Check out this link san_fran_b14 

http://www.nohumps.s5.com/contri10.html


----------



## san_fran_b14 (Oct 25, 2002)

racers in disguise!!!


----------



## my420sx (May 12, 2002)

Man It's been a while since I saw them Jeeps. Takes me way back....I remember in Panpang ga(sp?), those jeeps gets so full and crowded that, the driver would just let us ride free right on the rear bumpers holding on for dear life.
(This might not make sence so some of ya'll but the flips know what I'm talking about)


----------



## Exalta (Jan 21, 2003)

Dats Pampanga dude right smack near Pinatubo


----------



## Exalta (Jan 21, 2003)

Hangin on rear bumpers is da best and CHEAPEST way to get around,make sure ya got a MONSTER GRIP on sumtin


----------



## san_fran_b14 (Oct 25, 2002)

*jeepster*

i remember those days man, it's fun just don't let go.....

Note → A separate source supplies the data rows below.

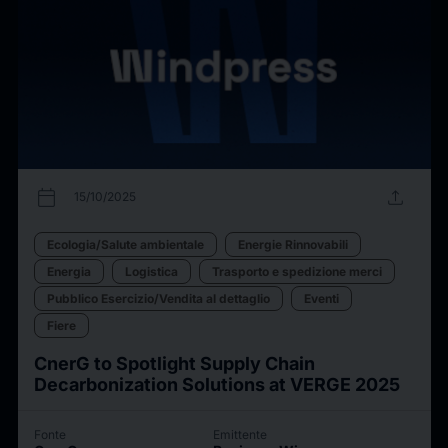
calendar_today
upload
15/10/2025
Ecologia/Salute ambientale
Energie Rinnovabili
Energia
Logistica
Trasporto e spedizione merci
Pubblico Esercizio/Vendita al dettaglio
Eventi
Fiere
CnerG to Spotlight Supply Chain
Decarbonization Solutions at VERGE 2025
Fonte
Emittente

even saw some girls doin it...


----------



## Quepias (Jul 25, 2002)

Do you got pics of some owner type jeeps that has a 4K twinside engines? preferably the upright ones HEHEHEHE


----------



## crazy4myb14 (Jan 20, 2003)

meron bang sarao!!!!!!!!!!!????

Ben


----------



## san_fran_b14 (Oct 25, 2002)

crazy4myb14 said:


> *meron bang sarao!!!!!!!!!!!????
> *


or francisco motors? or bulakenya motors?


----------



## Quepias (Jul 25, 2002)

Try posting up some Tricycles too! LOL


----------



## crazy4myb14 (Jan 20, 2003)

and also some KALABAW

Ben


----------



## Exalta (Jan 21, 2003)

Heres the trike!I dunno why those things can haul 5 persons plus baggage on its puny 100cc engine


----------



## Exalta (Jan 21, 2003)

http://www.tropicalisland.de/travel_philippines.html

See the Jeeps and other Filipino sites in this link.For all ya homesick fellas


----------



## Exalta (Jan 21, 2003)




----------



## Exalta (Jan 21, 2003)




----------



## san_fran_b14 (Oct 25, 2002)

those are cool! jeeps with a/c...uhh is the driver seat bucket seats?


----------



## Exalta (Jan 21, 2003)

Yup.Its some fiberglass Sparco lookalike.Y'know people here are quite great in imitatin.Hehe


----------



## san_fran_b14 (Oct 25, 2002)

man, those are cool.. i remember this one jeep that has all kinds of stuff installed in it. LED's over, CD player w/ monitor centralized a/c, leather upholstery instead of vinyl and the jeep istelf is wider than the regular jeep. Tinted windows too...


----------



## Exalta (Jan 21, 2003)

Yeah Ive seen those types. Hehe Filipino ingenuity and creativity.


----------



## my420sx (May 12, 2002)

Believe it or not, I've seen those things with hydro's sitting on 20 inch chromes


----------



## Exalta (Jan 21, 2003)

my420sx,haha dat wud be killer!


----------